BRANO SCELTO:
★ ★ ★ ★ ★
Società

«Quanto ci mancano le buone notizie»
 

Alcune storie non sono curiosità per risollevarci dalla noia o dalla realtà cruda e pesante in cui siamo costretti. Sono verità che confermano che qualche volta i sogni si realizzano.

Mina



Mi assale spesso la tentazione di attuare una repentina modifica delle pagine dei giornali. Il biancore della carta, condita da non-notizie e da troppo inaffidabili commenti, potrebbe volgersi a maggiore utilità se i fogli venissero usati per ritagliare un cartamodello per il prossimo tailleurino autunnale, per avvoltolare uova o per foderare vecchi bauli. Anche a costo di portare all'ingiallimento l’orgoglio di una grande firma, la paura di un inviato di guerra, la noia di un cialtrone, le ingenue osservazioni di una cantante.
★ ★ ★ ★ ★
DATI FORNITI:
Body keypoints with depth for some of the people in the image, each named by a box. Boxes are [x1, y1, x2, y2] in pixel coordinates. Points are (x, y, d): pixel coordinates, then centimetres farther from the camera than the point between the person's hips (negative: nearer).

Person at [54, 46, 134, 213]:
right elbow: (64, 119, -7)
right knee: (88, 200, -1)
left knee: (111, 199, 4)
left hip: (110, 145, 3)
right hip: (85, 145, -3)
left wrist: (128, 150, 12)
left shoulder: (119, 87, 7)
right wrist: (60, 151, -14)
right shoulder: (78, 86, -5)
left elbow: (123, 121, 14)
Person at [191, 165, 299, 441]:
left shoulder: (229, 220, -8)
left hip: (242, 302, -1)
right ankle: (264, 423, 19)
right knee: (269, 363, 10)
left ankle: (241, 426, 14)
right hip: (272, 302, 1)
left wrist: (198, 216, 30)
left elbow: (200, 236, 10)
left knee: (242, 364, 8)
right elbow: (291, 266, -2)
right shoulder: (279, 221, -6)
★ ★ ★ ★ ★
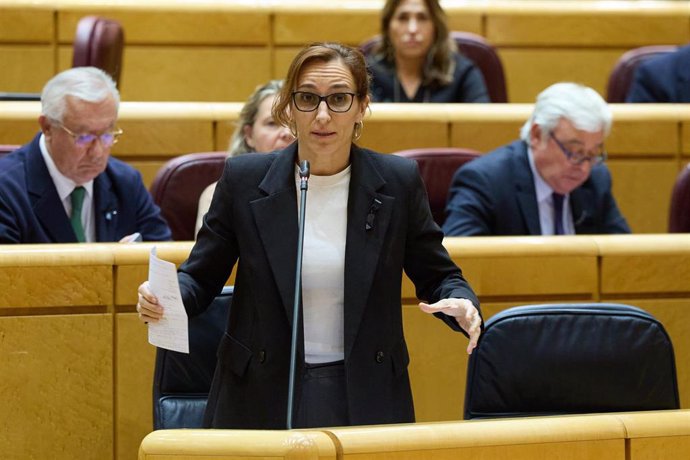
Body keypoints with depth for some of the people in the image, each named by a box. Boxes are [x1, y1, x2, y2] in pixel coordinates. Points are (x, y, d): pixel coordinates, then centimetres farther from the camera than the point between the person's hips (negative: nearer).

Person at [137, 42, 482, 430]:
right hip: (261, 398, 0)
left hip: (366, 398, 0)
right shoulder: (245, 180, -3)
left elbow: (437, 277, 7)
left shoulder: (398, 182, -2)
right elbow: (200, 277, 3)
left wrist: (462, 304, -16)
★ ★ ★ ★ ★
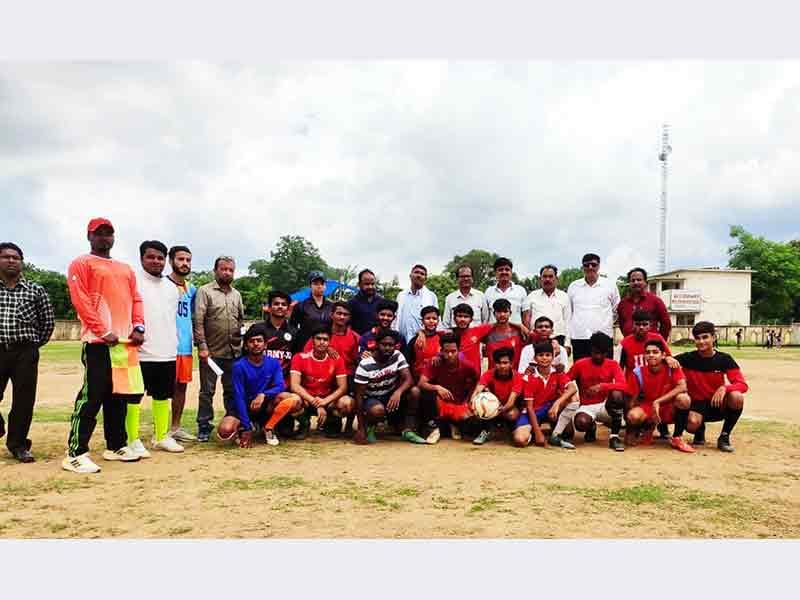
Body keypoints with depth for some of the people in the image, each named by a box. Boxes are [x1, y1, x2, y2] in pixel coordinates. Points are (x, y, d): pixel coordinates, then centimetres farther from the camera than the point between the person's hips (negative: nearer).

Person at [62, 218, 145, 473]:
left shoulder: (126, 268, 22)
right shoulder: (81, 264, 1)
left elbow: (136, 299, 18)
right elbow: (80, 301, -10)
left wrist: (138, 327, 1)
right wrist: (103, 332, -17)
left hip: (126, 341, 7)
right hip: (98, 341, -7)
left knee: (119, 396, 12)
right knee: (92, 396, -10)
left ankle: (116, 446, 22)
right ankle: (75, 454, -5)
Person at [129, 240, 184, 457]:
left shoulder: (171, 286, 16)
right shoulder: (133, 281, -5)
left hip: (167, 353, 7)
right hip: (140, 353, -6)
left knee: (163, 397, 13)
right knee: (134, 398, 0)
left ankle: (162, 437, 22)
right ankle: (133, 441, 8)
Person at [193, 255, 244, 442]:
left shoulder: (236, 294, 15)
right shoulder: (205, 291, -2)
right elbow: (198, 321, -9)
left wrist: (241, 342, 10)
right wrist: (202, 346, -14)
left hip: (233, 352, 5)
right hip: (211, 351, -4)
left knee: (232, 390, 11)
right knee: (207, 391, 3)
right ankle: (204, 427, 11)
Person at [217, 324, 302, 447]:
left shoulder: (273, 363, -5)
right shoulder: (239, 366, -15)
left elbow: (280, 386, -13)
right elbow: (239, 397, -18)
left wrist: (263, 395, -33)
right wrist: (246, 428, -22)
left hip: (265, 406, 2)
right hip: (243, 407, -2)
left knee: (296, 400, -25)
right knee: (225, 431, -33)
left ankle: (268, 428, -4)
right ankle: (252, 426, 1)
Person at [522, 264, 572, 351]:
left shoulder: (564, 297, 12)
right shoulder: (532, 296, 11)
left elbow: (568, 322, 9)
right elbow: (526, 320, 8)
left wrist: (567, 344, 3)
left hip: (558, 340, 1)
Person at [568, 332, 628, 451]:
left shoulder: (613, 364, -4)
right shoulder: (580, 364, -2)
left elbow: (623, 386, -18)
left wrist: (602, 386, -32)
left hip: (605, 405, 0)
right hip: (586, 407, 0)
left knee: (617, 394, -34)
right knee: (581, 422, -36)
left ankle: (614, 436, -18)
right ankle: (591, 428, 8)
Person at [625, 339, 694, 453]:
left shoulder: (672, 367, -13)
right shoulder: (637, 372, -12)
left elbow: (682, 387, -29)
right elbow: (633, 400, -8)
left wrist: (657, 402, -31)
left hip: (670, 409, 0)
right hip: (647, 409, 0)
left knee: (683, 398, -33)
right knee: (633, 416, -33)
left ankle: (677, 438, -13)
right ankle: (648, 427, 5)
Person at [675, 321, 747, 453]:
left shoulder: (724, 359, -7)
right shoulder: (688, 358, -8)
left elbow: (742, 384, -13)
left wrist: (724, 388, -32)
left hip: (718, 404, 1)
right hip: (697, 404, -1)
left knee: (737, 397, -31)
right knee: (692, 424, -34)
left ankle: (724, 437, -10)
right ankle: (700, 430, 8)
★ ★ ★ ★ ★
RICHIESTA DI LAVORO 1: Riporta per intero il brano scelto, senza cambiare nulla.
RICHIESTA DI LAVORO 2: Nei record, parti dalla riga che contiene "right shoulder: (78, 86, -5)" e fermati dopo quella che contiene "right elbow: (291, 266, -2)". Riscrivi solo queste righe, ognuna per intero, e sposta tutte le coordinate dei punti aggiungendo -5 a ogni loro numero.

RISPOSTA 1:
Società

«Quanto ci mancano le buone notizie»
 

Alcune storie non sono curiosità per risollevarci dalla noia o dalla realtà cruda e pesante in cui siamo costretti. Sono verità che confermano che qualche volta i sogni si realizzano.

Mina



Mi assale spesso la tentazione di attuare una repentina modifica delle pagine dei giornali. Il biancore della carta, condita da non-notizie e da troppo inaffidabili commenti, potrebbe volgersi a maggiore utilità se i fogli venissero usati per ritagliare un cartamodello per il prossimo tailleurino autunnale, per avvoltolare uova o per foderare vecchi bauli. Anche a costo di portare all'ingiallimento l’orgoglio di una grande firma, la paura di un inviato di guerra, la noia di un cialtrone, le ingenue osservazioni di una cantante.

RISPOSTA 2:
right shoulder: (73, 81, -10)
left elbow: (118, 116, 9)
Person at [191, 165, 299, 441]:
left shoulder: (224, 215, -13)
left hip: (237, 297, -6)
right ankle: (259, 418, 14)
right knee: (264, 358, 5)
left ankle: (236, 421, 9)
right hip: (267, 297, -4)
left wrist: (193, 211, 25)
left elbow: (195, 231, 5)
left knee: (237, 359, 3)
right elbow: (286, 261, -7)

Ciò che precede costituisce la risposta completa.